PBP2a_mecA protein detection using in-source generated peptide-like fragments and MS/MS fragmentation. (a, b) Source-induced dissociated N-terminal peptide-like fragments from PBP2a_mecA (ATCC MRSA isolate BAA-44) at precursor m/z 596.8961 (a) and m/z 653.4382 (b) for selected ion monitoring (insets) and associated representative targeted MS/MS spectra (n ≥ 100). (c) Synthetic peptide confirmation of source-induced dissociated peptide-like precursor m/z 596.8961 and associated MS/MS spectrum (inset spectrum series displays peptide spectrum without in-source energy, with in-source dissociation, and magnified spectrum of target precursor following in-source dissociation). (d) Synthetic peptide confirmation of source-induced dissociated peptide-like precursor m/z 653.4382 and associated MS/MS spectrum (inset spectrum series displays peptide spectrum without in-source energy, with in-source dissociation, and magnified spectrum of target precursor following in-source dissociation).

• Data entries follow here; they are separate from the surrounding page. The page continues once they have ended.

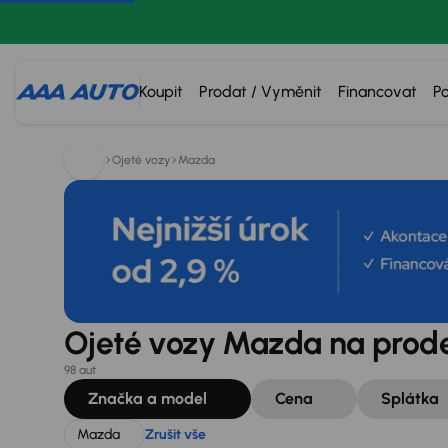
Hledáte:
Mazda
Zrušit vše
Koupit
Prodat / Vyměnit
Financovat
P
Ojeté vozy
Mazda
Ojeté vozy Mazda na prod
98 aut
Značka a model
Cena
Splátka
Mazda
Zrušit vše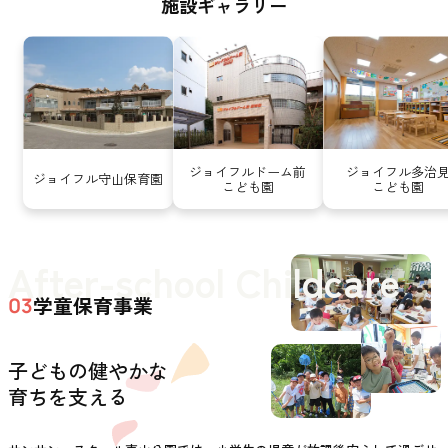
施設ギャラリー
ジョイフルドーム前
ジョイフル多治
ジョイフル守山保育園
こども園
こども園
After-school Childcare
学童保育事業
03
子どもの健やかな
育ちを支える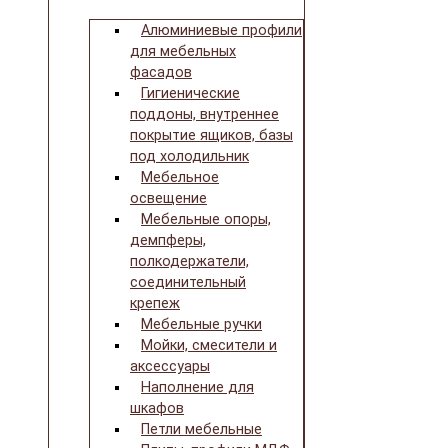
Алюминиевые профили
для мебельных
фасадов
Гигиенические
поддоны, внутреннее
покрытие ящиков, базы
под холодильник
Мебельное
освещение
Мебельные опоры,
демпферы,
полкодержатели,
соединительный
крепеж
Мебельные ручки
Мойки, смесители и
аксессуары
Наполнение для
шкафов
Петли мебельные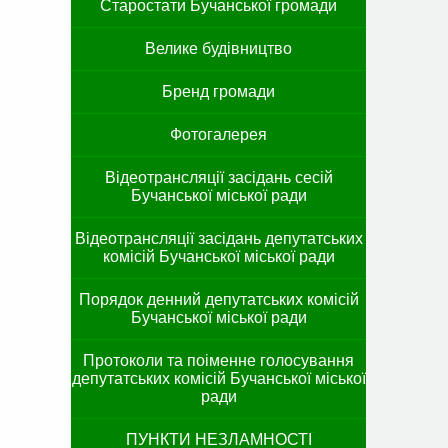
Старостати Бучанської громади
Велике будівництво
Бренд громади
Фотогалерея
Відеотрансляції засідань сесій
Бучанської міської ради
Відеотрансляції засідань депутатських
комісій Бучанської міської ради
Порядок денний депутатських комісій
Бучанської міської ради
Протоколи та поіменне голосування
депутатських комісій Бучанської міської
ради
ПУНКТИ НЕЗЛАМНОСТІ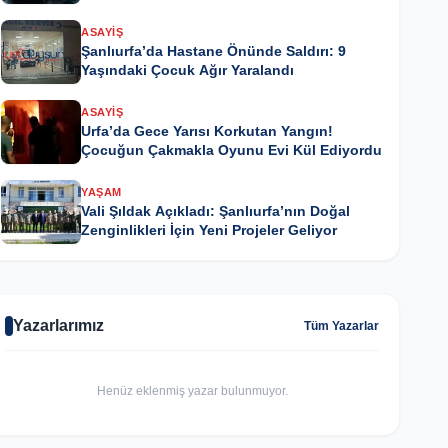
ASAYIŞ
Şanlıurfa’da Hastane Önünde Saldırı: 9
Yaşındaki Çocuk Ağır Yaralandı
ASAYIŞ
Urfa’da Gece Yarısı Korkutan Yangın!
Çocuğun Çakmakla Oyunu Evi Kül Ediyordu
YAŞAM
Vali Şıldak Açıkladı: Şanlıurfa’nın Doğal
Zenginlikleri İçin Yeni Projeler Geliyor
Yazarlarımız
Tüm Yazarlar
Henüz eklenmiş yazar bulunmuyor.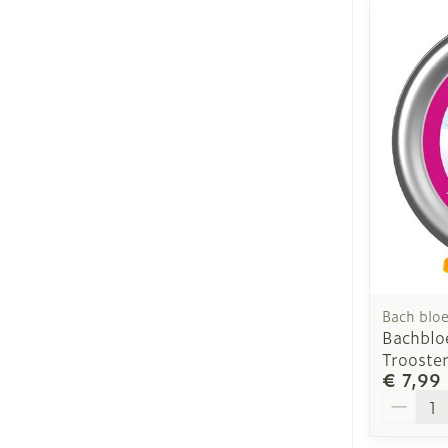
Bach blo
Bachblo
Trooster
€ 7,99
Aantal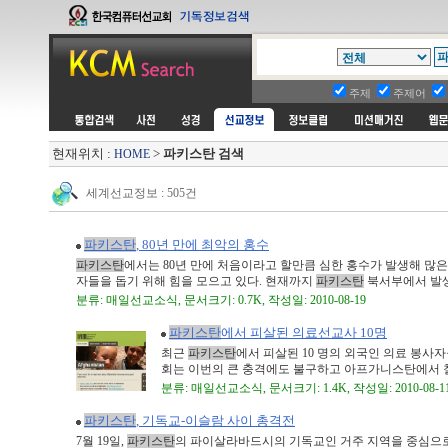
주제
주제어
현재위치 :
>
파키스탄 검색
HOME
세계선교정보 : 505건
파키스탄
, 80년 만에 최악의 홍수
파키스탄
에서는 80년 만에 처음이라고 할만큼 심한 홍수가 발생해 많
자들을 돕기 위해 힘을 모으고 있다. 현재까지
파키스탄
북서부에서 발생한
분류: 매일선교소식, 문서크기: 0.7K, 작성일: 2010-08-19
파키스탄
에서 피살된 의료선교사 10명
최근
파키스탄
에서 피살된 10 명의 외국인 의료 봉사
회는 이번의 큰 충격에도 불구하고 아프가니스탄에서 철수
분류: 매일선교소식, 문서크기: 1.4K, 작성일: 2010-08-1
파키스탄
, 기독교-이슬람 사이 총격전
7월 19일,
파키스탄
의 파이살라바드시의 기독교인 거주 지역을 중심으로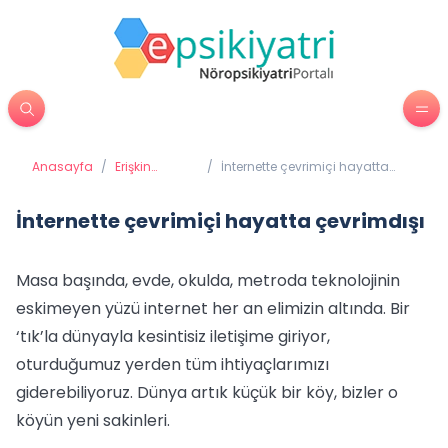
Anasayfa
/
Erişkin
/
İnternette çevrimiçi hayatta
Psikiyatrisi
çevrimdışı
İnternette çevrimiçi hayatta çevrimdışı
Masa başında, evde, okulda, metroda teknolojinin
eskimeyen yüzü internet her an elimizin altında. Bir
‘tık’la dünyayla kesintisiz iletişime giriyor,
oturduğumuz yerden tüm ihtiyaçlarımızı
giderebiliyoruz. Dünya artık küçük bir köy, bizler o
köyün yeni sakinleri.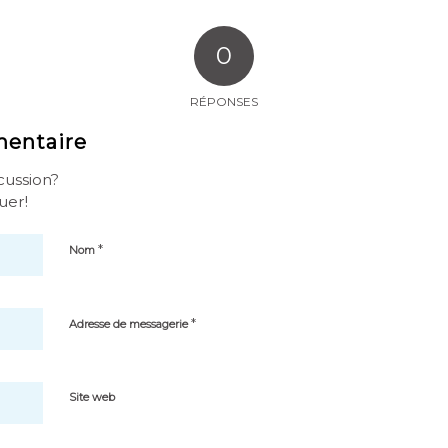
0
RÉPONSES
mentaire
scussion?
uer!
*
Nom
*
Adresse de messagerie
Site web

Data collection for synthetic peptides was repeated multiple times on different MS instruments (n = 3).

Figure 3

PBP2a_mecC protein detection using in-source generated peptide-like fragments and MS/MS fragmentation. (a, b) Source-induced dissociated N-terminal peptide-like fragments from PBP2a_mecC (ATCC MRSA isolate BAA-2312) at precursor m/z 658.9042 (a) and m/z 715.4462 (b) for selected ion monitoring (insets) and associated representative targeted MS/MS spectra (n ≥ 100). (c) Synthetic peptide confirmation of source-induced dissociated peptide-like precursor m/z 658.9042 and associated MS/MS spectrum (inset spectrum series displays peptide spectrum without in-source energy, with in-source dissociation, and magnified spectrum of target precursor following in-source dissociation). (d) Synthetic peptide confirmation of source-induced dissociated peptide-like precursor m/z 715.4462 and associated MS/MS spectrum (inset spectrum series displays peptide spectrum without in-source energy, and magnified spectrum of target precursor following in-source dissociation). Data collection for synthetic peptides was repeated multiple times on different MS instruments (n = 3).

Figure 4

Evaluation of source-induced peptide detection of PBP2a across representative MRSA panel and clinical isolates. (a) Performance of source-induced detection method for PBP2a_mecA (top panel) and PBP2a_mecC (bottom panel) N-terminal peptide-like fragments for MRSA strains exhibiting different SCCmec and PFGE genetic backgrounds, as well as negative MSSA isolates (listed in Supplemental Table S6). Strains were cultured on TSA plates and harvest after overnight growth. Colored bars represent the mean maximum intensity for each product ion over a 60-min LC protein separation. Results are from distinct biological replicates (n = 3). (b) Performance of MSSA and MRSA quality control strains along with clinical isolates over five-minute PBP2a_mecA detection method using custom SPE trap and source-induced dissociation method. Strains were cultured on Blood Agar plates and harvested after overnight growth. Data are the mean maximum ion intensity for each product ion and calculated from distinct biological replicates (n = 2 or 3).